▸ What is being asked:
So that the copy stays text only, transcribe the data below exactly and exclude the images.

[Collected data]
◇ ◇ ◇ ◇
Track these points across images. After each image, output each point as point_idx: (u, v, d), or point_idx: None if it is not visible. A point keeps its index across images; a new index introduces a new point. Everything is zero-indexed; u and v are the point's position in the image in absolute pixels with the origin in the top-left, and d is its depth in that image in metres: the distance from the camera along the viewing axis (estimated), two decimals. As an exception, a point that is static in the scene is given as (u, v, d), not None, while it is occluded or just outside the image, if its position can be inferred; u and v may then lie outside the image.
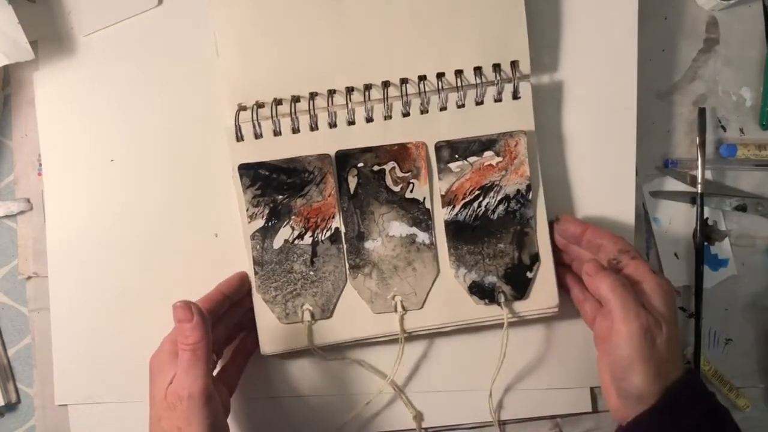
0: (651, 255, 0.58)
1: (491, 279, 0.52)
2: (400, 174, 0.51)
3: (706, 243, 0.57)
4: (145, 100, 0.54)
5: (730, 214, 0.58)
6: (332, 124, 0.51)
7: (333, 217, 0.51)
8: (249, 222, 0.51)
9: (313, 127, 0.51)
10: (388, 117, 0.51)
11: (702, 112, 0.57)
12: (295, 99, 0.51)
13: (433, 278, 0.52)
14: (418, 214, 0.52)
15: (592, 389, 0.56)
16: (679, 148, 0.58)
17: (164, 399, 0.43)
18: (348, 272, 0.52)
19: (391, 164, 0.51)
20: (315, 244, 0.51)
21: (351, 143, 0.51)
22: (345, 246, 0.51)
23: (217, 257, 0.53)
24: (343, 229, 0.51)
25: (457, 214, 0.52)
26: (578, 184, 0.55)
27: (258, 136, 0.51)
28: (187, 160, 0.54)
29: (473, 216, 0.52)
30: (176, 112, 0.54)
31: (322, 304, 0.51)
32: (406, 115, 0.51)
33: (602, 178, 0.55)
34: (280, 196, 0.51)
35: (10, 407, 0.56)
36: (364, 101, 0.51)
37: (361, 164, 0.51)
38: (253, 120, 0.50)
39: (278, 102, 0.51)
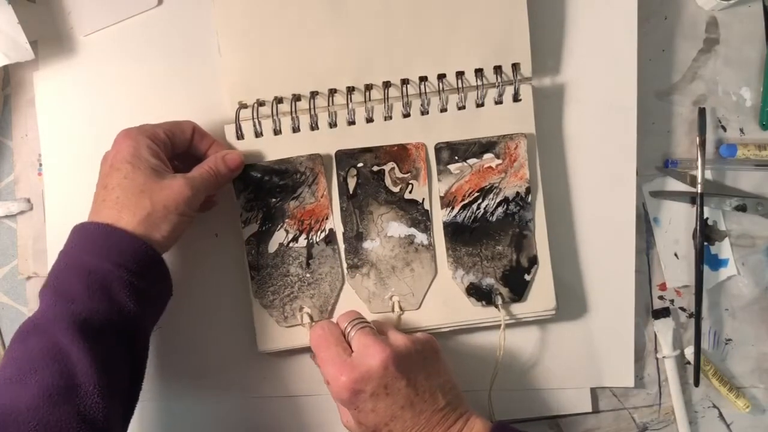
0: (651, 255, 0.58)
1: (489, 281, 0.52)
2: (399, 175, 0.51)
3: (706, 243, 0.57)
4: (145, 100, 0.54)
5: (730, 214, 0.58)
6: (332, 124, 0.51)
7: (326, 219, 0.51)
8: (243, 227, 0.51)
9: (314, 126, 0.51)
10: (388, 117, 0.51)
11: (702, 112, 0.57)
12: (296, 98, 0.51)
13: (430, 279, 0.52)
14: (416, 215, 0.52)
15: (592, 389, 0.56)
16: (679, 148, 0.58)
17: (155, 181, 0.45)
18: (345, 272, 0.52)
19: (391, 165, 0.51)
20: (310, 246, 0.51)
21: (351, 143, 0.51)
22: (343, 246, 0.51)
23: (217, 257, 0.53)
24: (339, 229, 0.52)
25: (455, 216, 0.52)
26: (578, 184, 0.55)
27: (258, 134, 0.51)
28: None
◇ ◇ ◇ ◇
▸ Output:
Track these points across images. After each image, output each point as point_idx: (u, v, d), or point_idx: None if it is not visible. A point keeps its index across images; a new index introduces a new point. Everything is zero-indexed; u and v are the point's position in the image in absolute pixels with the origin in the top-left, and d is its depth in that image in metres: the distance from the camera along the viewing axis (estimated), two decimals. As an exception, a point that is static in the scene is given as (u, v, d), not None, while it is occluded or just outside the image, if its position can be inferred; u and v may then lie outside the image.
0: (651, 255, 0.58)
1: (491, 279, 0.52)
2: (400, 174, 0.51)
3: (706, 243, 0.57)
4: (145, 100, 0.54)
5: (730, 214, 0.58)
6: (332, 124, 0.51)
7: (333, 217, 0.51)
8: (249, 222, 0.51)
9: (313, 127, 0.51)
10: (388, 117, 0.51)
11: (702, 112, 0.57)
12: (295, 99, 0.51)
13: (433, 278, 0.52)
14: (418, 214, 0.52)
15: (592, 389, 0.56)
16: (679, 148, 0.58)
17: (164, 399, 0.43)
18: (348, 272, 0.52)
19: (391, 164, 0.51)
20: (315, 244, 0.51)
21: (351, 143, 0.51)
22: (345, 246, 0.51)
23: (217, 257, 0.53)
24: (343, 229, 0.51)
25: (457, 214, 0.52)
26: (578, 184, 0.55)
27: (258, 136, 0.51)
28: (187, 160, 0.54)
29: (473, 216, 0.52)
30: (176, 112, 0.54)
31: (322, 304, 0.51)
32: (406, 115, 0.51)
33: (602, 178, 0.55)
34: (280, 196, 0.51)
35: (10, 407, 0.56)
36: (364, 101, 0.51)
37: (361, 164, 0.51)
38: (253, 120, 0.50)
39: (278, 102, 0.51)
0: (651, 255, 0.58)
1: (489, 281, 0.52)
2: (399, 175, 0.51)
3: (706, 243, 0.57)
4: (145, 100, 0.54)
5: (730, 214, 0.58)
6: (332, 124, 0.51)
7: (326, 219, 0.51)
8: (243, 227, 0.51)
9: (314, 126, 0.51)
10: (388, 117, 0.51)
11: (702, 112, 0.57)
12: (296, 98, 0.51)
13: (430, 279, 0.52)
14: (416, 215, 0.52)
15: (592, 389, 0.56)
16: (679, 148, 0.58)
17: (155, 181, 0.45)
18: (345, 272, 0.52)
19: (391, 165, 0.51)
20: (310, 246, 0.51)
21: (351, 143, 0.51)
22: (343, 246, 0.51)
23: (217, 257, 0.53)
24: (339, 229, 0.52)
25: (455, 216, 0.52)
26: (578, 184, 0.55)
27: (258, 134, 0.51)
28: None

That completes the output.